Josef knew why they had moved him to the far end of the hut in the night. One’s progression along the bunks was indicative of deterioration. The healthiest prisoners, the ones who could get up to relieve themselves, were placed near the door because that was where the kapo’s table was. The kapo had nothing to do all day except keep an eye on everyone and ensure that nobody sprang back to ruddy health and scrambled out of a window and over the perimeter fence. He wasn’t even obliged to fetch them water.
It was not logical that the weakest should be furthest from the door, and this lack of logic bothered Josef. If he wished to relieve himself, and he wished it every half hour or so, he had to call out in the hope that a patient further down the block would hear him and pass the call down – via several other patients – so that such information might at last reach the kapo, who then might, if he felt like a little exercise, take his feet from his desk, amble next door to the orderlies’ hut and inform them that someone, somewhere, needed to be lifted to the latrines. By which time it was too late.

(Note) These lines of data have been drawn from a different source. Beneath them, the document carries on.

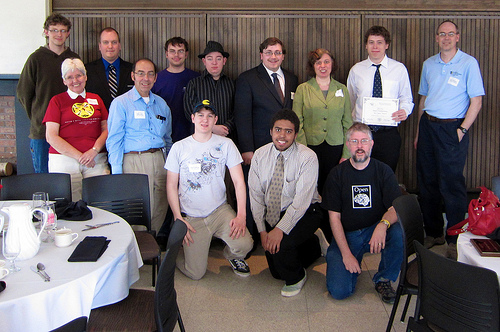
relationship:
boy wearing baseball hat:
[158, 113, 302, 253] [193, 99, 217, 114]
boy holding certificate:
[340, 22, 446, 212] [359, 96, 399, 128]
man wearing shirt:
[316, 121, 406, 304] [324, 160, 406, 229]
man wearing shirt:
[248, 108, 330, 296] [248, 143, 318, 235]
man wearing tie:
[248, 108, 330, 296] [262, 154, 287, 225]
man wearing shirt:
[104, 57, 174, 246] [105, 86, 172, 173]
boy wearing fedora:
[182, 41, 231, 125] [198, 39, 229, 58]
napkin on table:
[63, 233, 110, 265] [0, 193, 144, 330]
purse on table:
[444, 183, 497, 235] [444, 189, 498, 318]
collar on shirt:
[68, 87, 86, 100] [44, 90, 108, 151]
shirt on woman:
[44, 90, 108, 151] [42, 57, 108, 203]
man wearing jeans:
[316, 121, 406, 304] [330, 212, 410, 302]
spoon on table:
[36, 259, 53, 281] [5, 188, 151, 329]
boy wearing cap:
[164, 100, 255, 281] [185, 95, 225, 118]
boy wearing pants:
[164, 100, 255, 281] [178, 208, 256, 275]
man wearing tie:
[240, 110, 317, 292] [266, 147, 286, 227]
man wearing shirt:
[240, 110, 317, 292] [247, 139, 315, 232]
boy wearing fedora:
[183, 40, 237, 212] [197, 40, 229, 59]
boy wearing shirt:
[183, 40, 237, 212] [188, 73, 230, 119]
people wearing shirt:
[292, 48, 354, 197] [38, 91, 108, 160]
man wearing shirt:
[411, 17, 488, 263] [423, 50, 484, 121]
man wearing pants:
[411, 17, 488, 263] [412, 108, 466, 221]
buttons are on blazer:
[317, 100, 333, 137] [291, 76, 353, 158]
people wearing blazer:
[292, 48, 354, 197] [291, 76, 353, 158]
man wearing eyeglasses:
[105, 58, 173, 237] [135, 72, 155, 77]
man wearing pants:
[105, 58, 173, 237] [121, 149, 170, 229]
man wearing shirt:
[105, 58, 173, 237] [99, 88, 181, 173]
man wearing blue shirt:
[84, 27, 133, 114] [102, 60, 122, 97]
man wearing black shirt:
[84, 27, 133, 114] [84, 56, 134, 114]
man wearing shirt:
[311, 117, 425, 316] [324, 160, 406, 229]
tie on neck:
[262, 154, 287, 225] [270, 141, 300, 155]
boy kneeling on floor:
[164, 100, 255, 281] [169, 254, 419, 331]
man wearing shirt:
[105, 58, 173, 237] [98, 87, 155, 147]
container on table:
[1, 204, 49, 261] [0, 193, 155, 320]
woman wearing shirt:
[37, 52, 114, 172] [16, 83, 130, 163]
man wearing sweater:
[9, 4, 96, 158] [17, 44, 68, 116]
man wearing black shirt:
[76, 22, 136, 94] [84, 56, 134, 114]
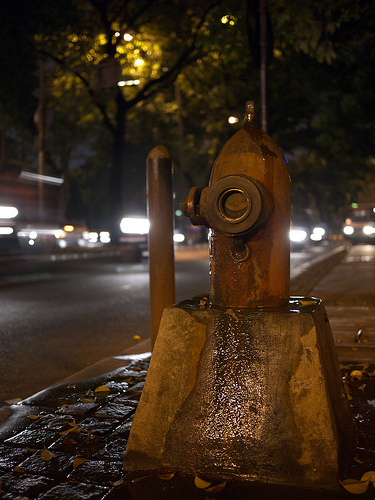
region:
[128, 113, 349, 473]
rusted fire hydrant on cement block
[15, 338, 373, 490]
wet pavement around cement block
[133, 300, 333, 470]
water dripping down cement block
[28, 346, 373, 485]
yellow leaves on sidewalk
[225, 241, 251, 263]
metal ring hanging from fire hydrant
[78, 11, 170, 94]
lights coming through tree branches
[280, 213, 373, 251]
headlights of cars on highway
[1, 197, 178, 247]
lighted signs from businesses across the street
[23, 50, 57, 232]
backs of several street signs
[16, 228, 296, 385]
street beside fire hydrant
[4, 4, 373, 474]
scene takes place at night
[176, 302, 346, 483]
the structure is wet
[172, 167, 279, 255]
metal pieces are gray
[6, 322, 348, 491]
leaves on the ground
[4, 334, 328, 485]
the ground is wet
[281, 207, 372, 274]
cars driving in the road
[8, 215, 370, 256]
cars' lights are on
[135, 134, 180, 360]
metal pole behind hydrant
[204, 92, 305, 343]
the hydrant is red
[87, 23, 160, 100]
street lights showing through tree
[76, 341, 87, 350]
part of a road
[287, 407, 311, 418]
side of a rock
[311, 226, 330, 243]
part of a light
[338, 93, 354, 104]
part of a tree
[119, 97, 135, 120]
part of a branch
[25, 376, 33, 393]
edge of a road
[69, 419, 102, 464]
edge of a path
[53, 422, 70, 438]
part of a road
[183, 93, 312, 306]
rusted fire hydrant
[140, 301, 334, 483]
water leaking on to base of fire hydrant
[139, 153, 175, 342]
pole next to fire hydrant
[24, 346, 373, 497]
wet sidewalk surrounding fire hydrant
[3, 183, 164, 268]
lights from businesses in background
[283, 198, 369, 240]
head lights of cars coming down road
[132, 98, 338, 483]
fire hydrant sitting on cement base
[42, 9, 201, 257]
tree in front of business signs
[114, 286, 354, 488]
cement block on the street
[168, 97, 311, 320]
fire hydrant on top of cement block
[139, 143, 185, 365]
metal pole near street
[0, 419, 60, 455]
brick in the sidewalk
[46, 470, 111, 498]
brick in the sidewalk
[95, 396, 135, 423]
brick in the sidewalk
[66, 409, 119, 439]
brick in the sidewalk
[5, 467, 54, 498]
brick in the sidewalk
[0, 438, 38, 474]
brick in the sidewalk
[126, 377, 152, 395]
brick in the sidewalk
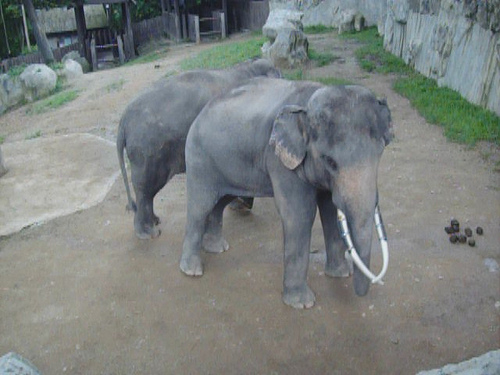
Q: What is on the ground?
A: Dirt.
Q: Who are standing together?
A: Elephants.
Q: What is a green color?
A: Grass.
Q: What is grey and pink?
A: Elephant ear.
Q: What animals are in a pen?
A: Elephants.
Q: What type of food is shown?
A: Elephants.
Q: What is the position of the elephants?
A: Standing.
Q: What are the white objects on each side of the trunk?
A: Tusks.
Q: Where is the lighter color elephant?
A: On the right.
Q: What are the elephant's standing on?
A: The ground.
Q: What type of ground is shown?
A: Bare.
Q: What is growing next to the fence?
A: Grass.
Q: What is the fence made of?
A: Wood.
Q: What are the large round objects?
A: Rocks.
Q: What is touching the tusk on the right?
A: The tusk on the left.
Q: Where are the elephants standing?
A: In the dirt.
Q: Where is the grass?
A: Beside the wall.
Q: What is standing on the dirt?
A: Two elephants.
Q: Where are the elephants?
A: In the pen.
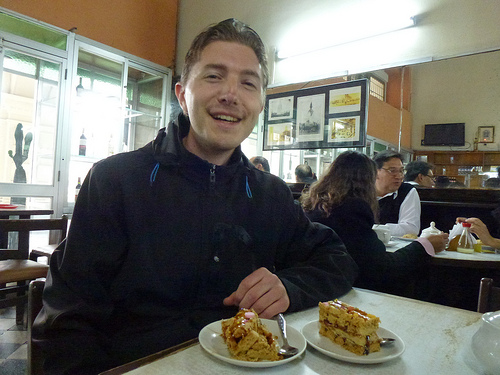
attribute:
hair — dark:
[371, 145, 407, 175]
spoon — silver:
[274, 312, 298, 358]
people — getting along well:
[35, 18, 419, 373]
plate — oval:
[298, 303, 408, 365]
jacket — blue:
[33, 108, 360, 373]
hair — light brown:
[179, 18, 269, 88]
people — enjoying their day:
[24, 13, 434, 360]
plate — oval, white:
[195, 313, 305, 367]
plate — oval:
[388, 348, 408, 368]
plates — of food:
[213, 340, 362, 370]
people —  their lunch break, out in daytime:
[42, 17, 354, 374]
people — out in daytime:
[302, 147, 432, 299]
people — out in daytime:
[366, 149, 424, 239]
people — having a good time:
[104, 16, 444, 273]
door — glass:
[12, 14, 159, 235]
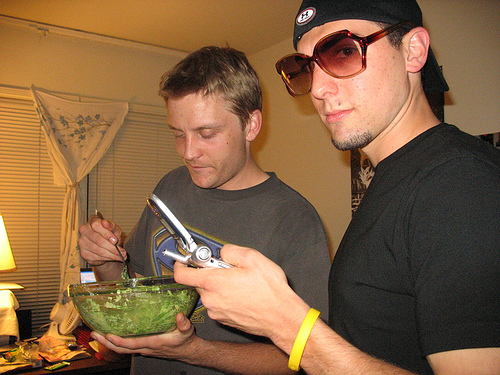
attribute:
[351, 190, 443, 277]
shirt — gray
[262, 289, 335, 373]
bracelet — yellow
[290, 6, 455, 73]
cap — black, backwards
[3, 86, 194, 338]
blinds — white, metal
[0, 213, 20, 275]
lamp — on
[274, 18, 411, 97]
sunglasses — brown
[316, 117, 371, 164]
hair — black facial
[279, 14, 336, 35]
logo — white, embroidered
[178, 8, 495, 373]
men — young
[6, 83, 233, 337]
windows — curtain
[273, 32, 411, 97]
sunglasses — brown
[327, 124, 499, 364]
black shirt — short sleeved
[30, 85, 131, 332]
curtain — white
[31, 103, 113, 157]
flowers — blue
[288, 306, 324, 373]
yellow bracelet — rubber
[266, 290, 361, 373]
band — yellow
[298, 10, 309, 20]
print — black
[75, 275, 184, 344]
guacamole — green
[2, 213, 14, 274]
shade —  white,  lamp's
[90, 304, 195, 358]
hand —  guy's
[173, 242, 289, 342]
hand —  guy's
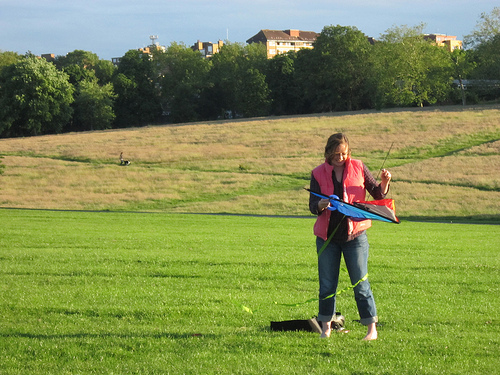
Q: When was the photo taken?
A: Afernoon.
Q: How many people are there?
A: One.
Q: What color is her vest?
A: Red.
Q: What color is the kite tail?
A: Green.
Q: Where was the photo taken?
A: Field.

I wonder what day of the week it is, Josef thought, what month? What year? How strange that I cannot remember the year. I know there is a war on, that much I know.
There was a dull, hot pain in his abdomen. I stink, he thought miserably. Of course I do. I stink. The orderlies will be angry when they eventually come.
His fever had reached a plateau. For days, his temperature had been soaring up and down, bathing him in sweat, then freezing him. Then he had been delirious for a short time, an almost-pleasant, drunken state. Now there was a simple constancy while whatever raged inside his body raged away. It was peaceful.